Coalition confirms civilian casualties in Afghan clash

20 Afghan civilians wounded in the 16-hour battle in Sangin, including a child who later died of his wounds.

Afghan casualty 88 (photo credit: )
Afghan casualty 88
(photo credit: )
The US-led coalition confirmed a battle between US forces and Taliban militants in southern Afghanistan caused civilian casualties and a joint Afghan-US investigation was under way. The governor of Helmand province has said 21 civilians were killed in airstrikes Tuesday in the Sangin area, though residents said the civilian death toll was higher. In a statement late Thursday, the coalition said it had treated 20 Afghan civilians wounded in the 16-hour battle, including a child who later died of its wounds. "There are confirmed reports of civilian casualties, but it was unclear how many," the statement said. "A joint Afghan and coalition force inquiry is being conducted." Gen. Dan McNeill, the top NATO commander in Afghanistan, told National Public Radio "it does appear there were civilian casualties," but it wasn't clear what caused them. He said it was likely the Taliban militants had been firing on coalition forces from civilian homes.
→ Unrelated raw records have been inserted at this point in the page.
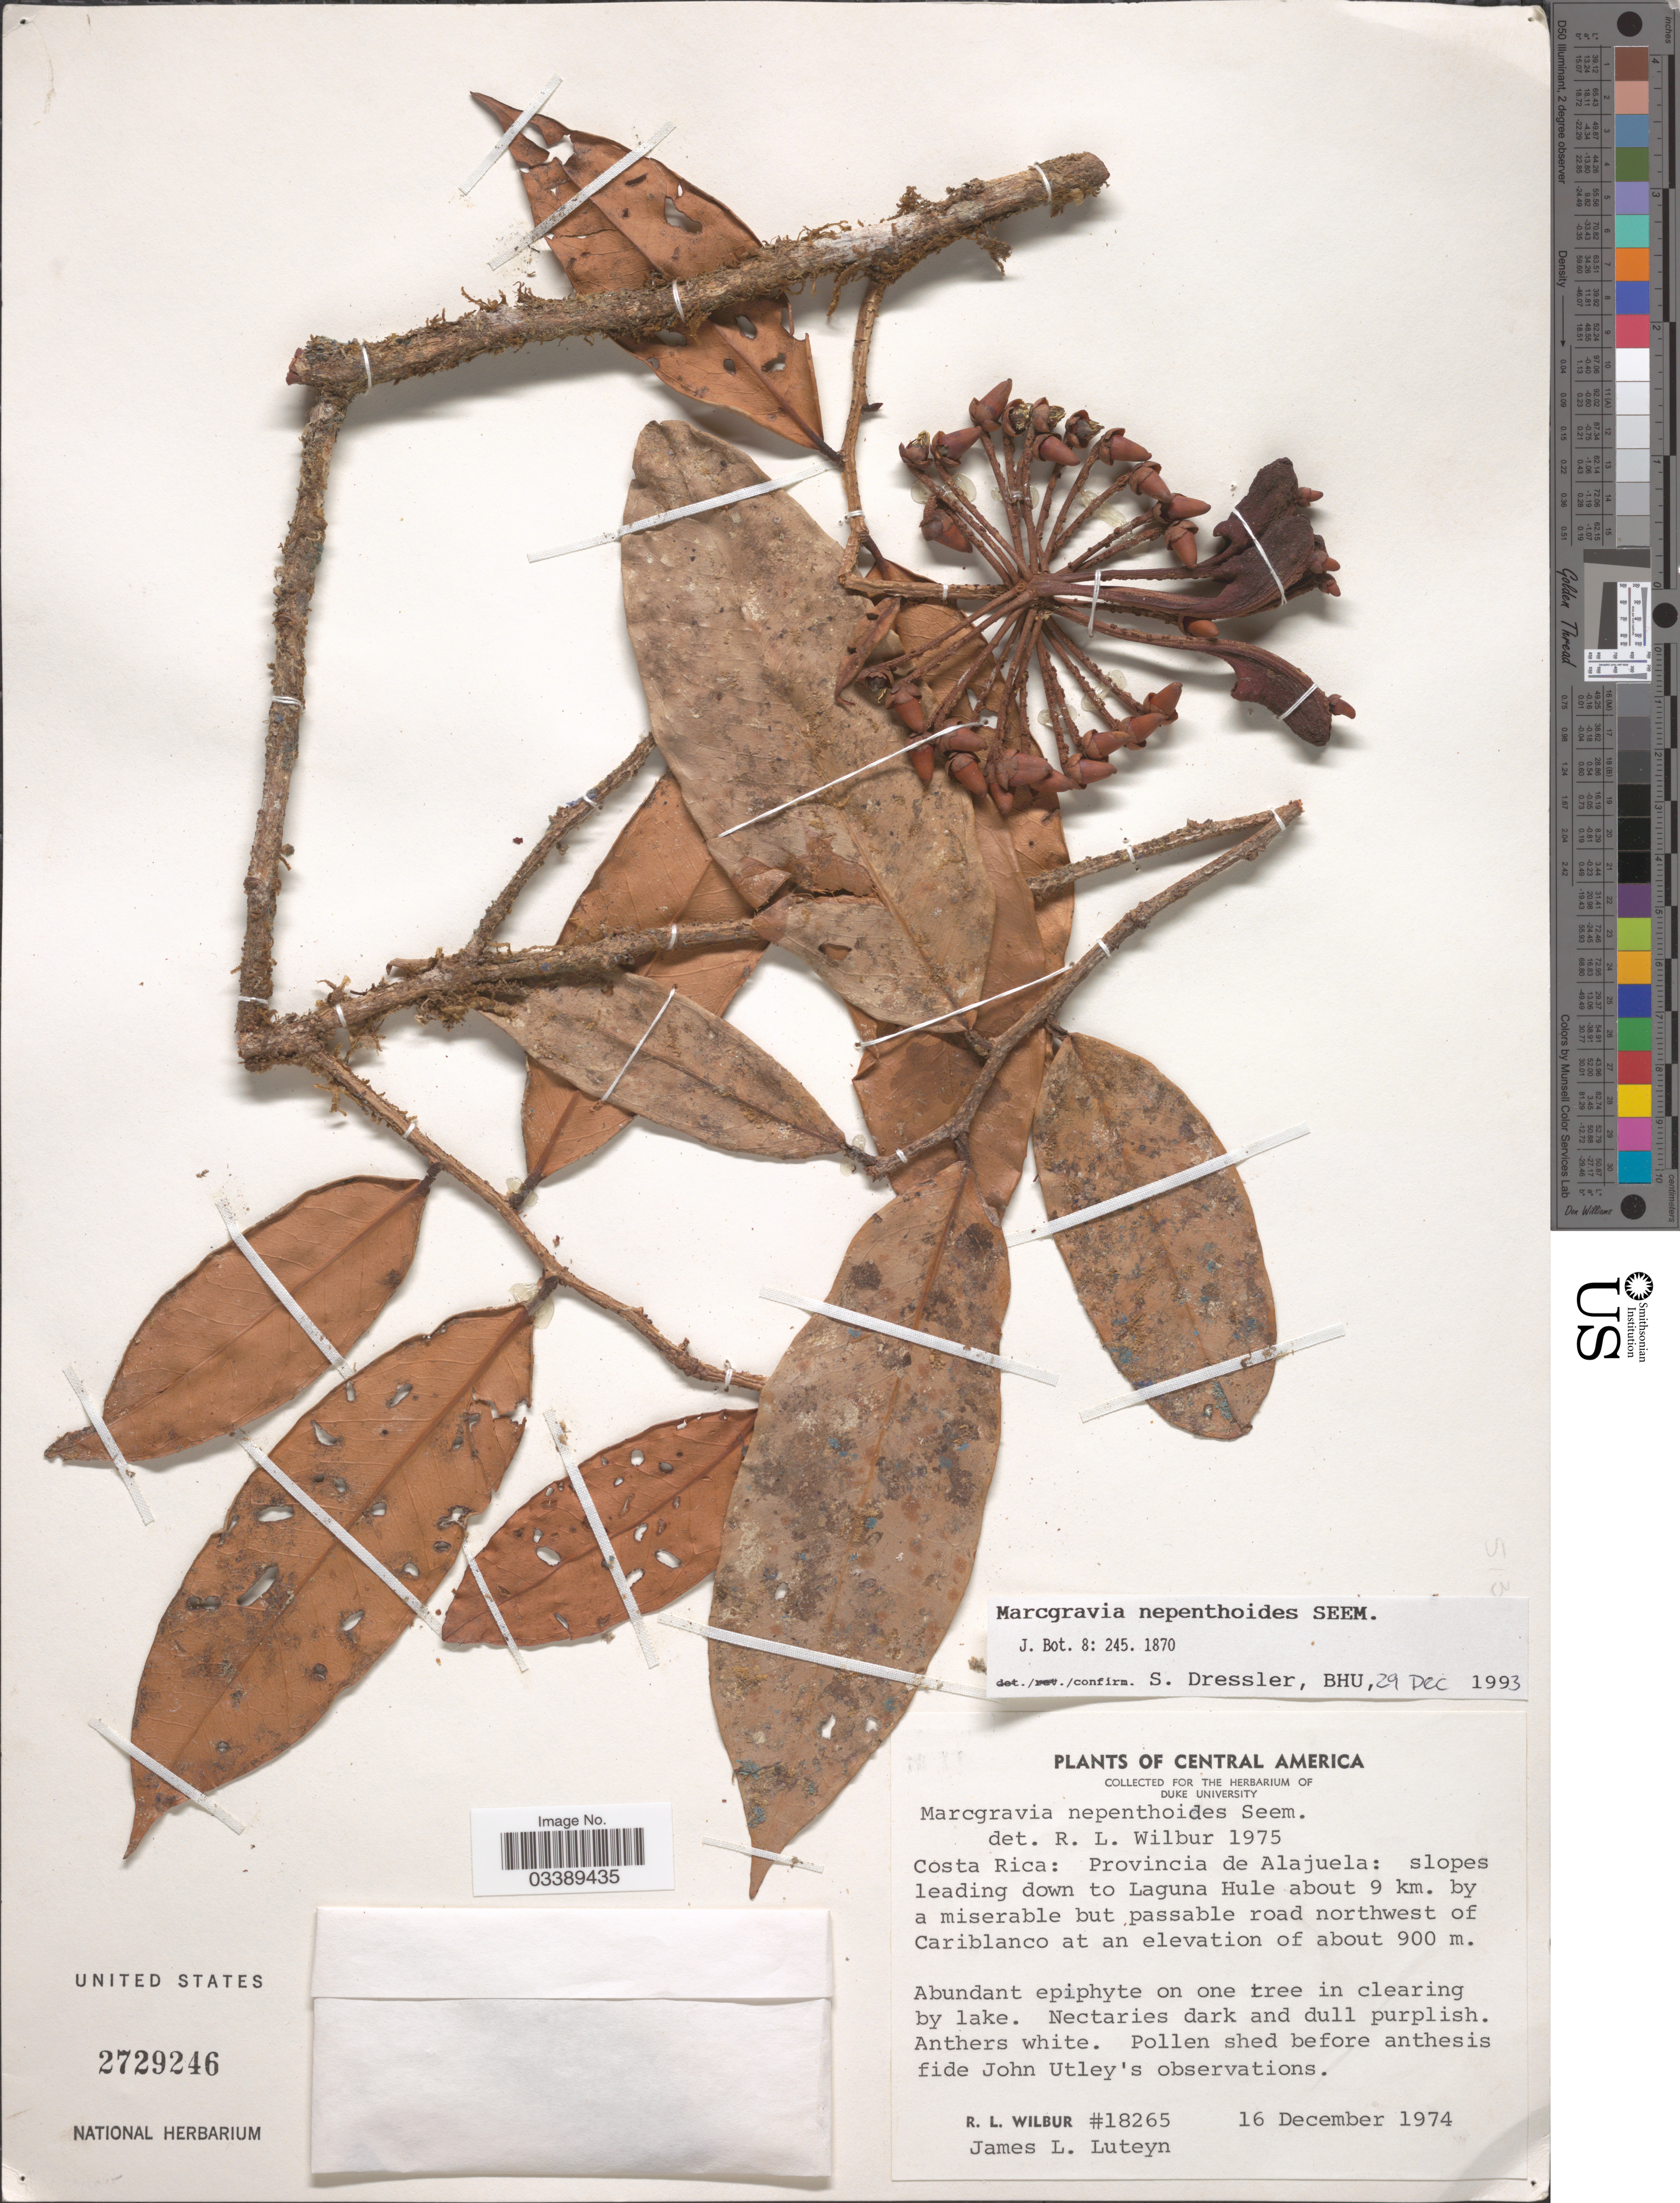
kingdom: Plantae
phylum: Tracheophyta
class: Magnoliopsida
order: Ericales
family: Marcgraviaceae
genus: Marcgravia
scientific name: Marcgravia nepenthoides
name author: Seem.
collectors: R. L. Wilbur & J. Luteyn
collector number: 18265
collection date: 1974-12-16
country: Costa Rica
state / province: Alajuela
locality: Slopes leading down to Laguna Hule about 9 km. by a miserable but passable road northwest of Cariblanco.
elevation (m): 900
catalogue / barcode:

US Special Forces "got into an ambush by a far superior force, and as they tried to work their way through this by shooting and moving, it became clear this was a pretty good size insurgent force who also could shoot and move pretty well," McNeill told NPR. "And eventually the only way they were going (to) get out of it ... was to use airstrikes. It did not dissuade the insurgents," he said. The battle in Sangin marked the third major incident resulting in civilian deaths in the last several months, sparking outrage among Afghans and a warning from President Hamid Karzai that civilian deaths can no longer be tolerated. In March US Marines Special Forces fired on civilians after a suicide attack in eastern Afghanistan, killing 19 civilians and wounding 50. Late last month airstrikes and fighting killed some 50 civilians in the western province of Herat, Afghan and U.N. officials say.